[[ Records for the task, beginning ]]

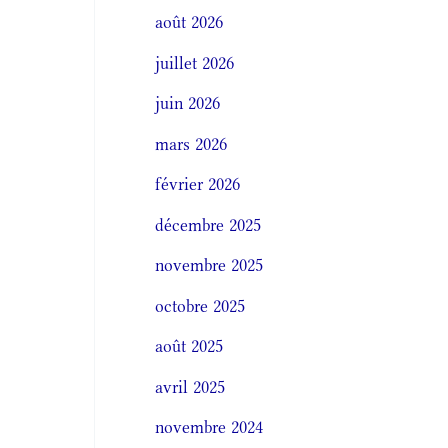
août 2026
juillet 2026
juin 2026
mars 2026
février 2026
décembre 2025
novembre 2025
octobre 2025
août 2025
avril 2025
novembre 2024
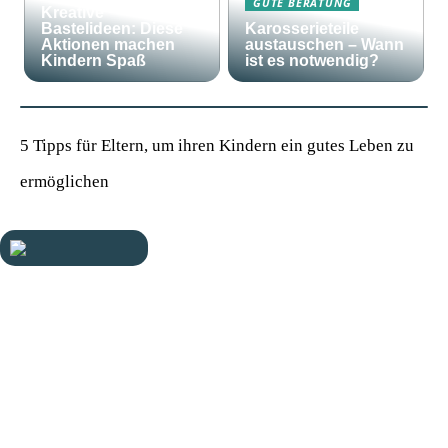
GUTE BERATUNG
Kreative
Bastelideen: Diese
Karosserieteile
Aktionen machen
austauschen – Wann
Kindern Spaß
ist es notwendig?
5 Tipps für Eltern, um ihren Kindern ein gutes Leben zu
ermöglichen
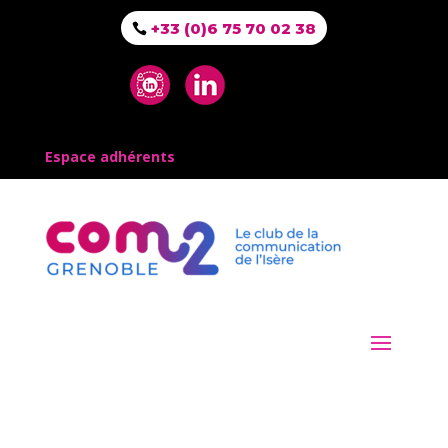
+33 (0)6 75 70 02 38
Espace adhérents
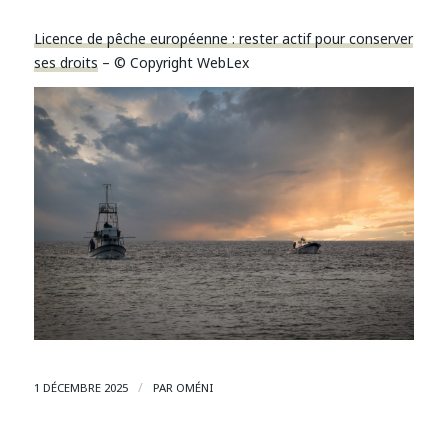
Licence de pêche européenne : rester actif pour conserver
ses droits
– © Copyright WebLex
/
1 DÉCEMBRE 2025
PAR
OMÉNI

[[ Records for the task, end ]]
[[ Records for the task, beginning ]]

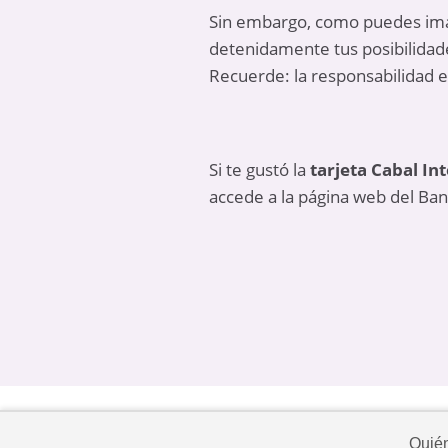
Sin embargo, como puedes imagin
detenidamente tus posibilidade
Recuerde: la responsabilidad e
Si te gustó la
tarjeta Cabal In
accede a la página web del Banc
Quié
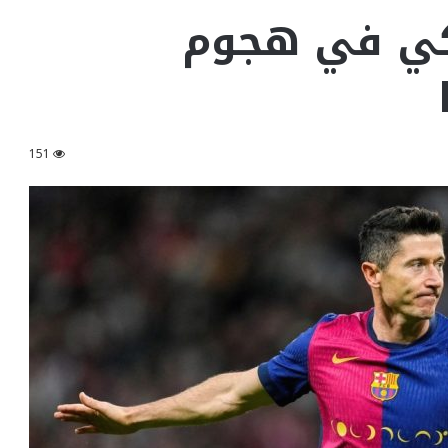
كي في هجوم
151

[[ Records for the task, end ]]
[[ Records for the task, beginning ]]

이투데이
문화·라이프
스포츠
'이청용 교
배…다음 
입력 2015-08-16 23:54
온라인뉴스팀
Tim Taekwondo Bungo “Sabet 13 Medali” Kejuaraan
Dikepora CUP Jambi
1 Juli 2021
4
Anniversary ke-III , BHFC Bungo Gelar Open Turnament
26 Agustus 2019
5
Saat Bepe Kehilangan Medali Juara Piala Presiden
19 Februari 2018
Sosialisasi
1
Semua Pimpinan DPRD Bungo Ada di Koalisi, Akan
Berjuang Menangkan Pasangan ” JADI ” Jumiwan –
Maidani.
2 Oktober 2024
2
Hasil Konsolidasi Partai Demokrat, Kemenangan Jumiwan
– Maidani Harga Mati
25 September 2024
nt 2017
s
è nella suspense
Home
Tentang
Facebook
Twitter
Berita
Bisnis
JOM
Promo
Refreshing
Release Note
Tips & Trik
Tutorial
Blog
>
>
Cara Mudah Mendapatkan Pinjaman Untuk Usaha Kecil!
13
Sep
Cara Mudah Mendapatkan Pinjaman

[[ Records for the task, end ]]

* What is required
Present the lines of the records above as a Markdown table with the columns "Row" and "Line", starting at the line containing "GUTE BERATUNG" and ending at the line containing "Espace adhérents". Leave out blank lines and the pictures.

* Finished exercise
| Row | Line |
|---|---|
| 1 | GUTE BERATUNG |
| 2 | Kreative |
| 3 | Bastelideen: Diese |
| 4 | Karosserieteile |
| 5 | Aktionen machen |
| 6 | austauschen – Wann |
| 7 | Kindern Spaß |
| 8 | ist es notwendig? |
| 9 | 5 Tipps für Eltern, um ihren Kindern ein gutes Leben zu |
| 10 | ermöglichen |
| 11 | +33 (0)6 75 70 02 38 |
| 12 | Espace adhérents |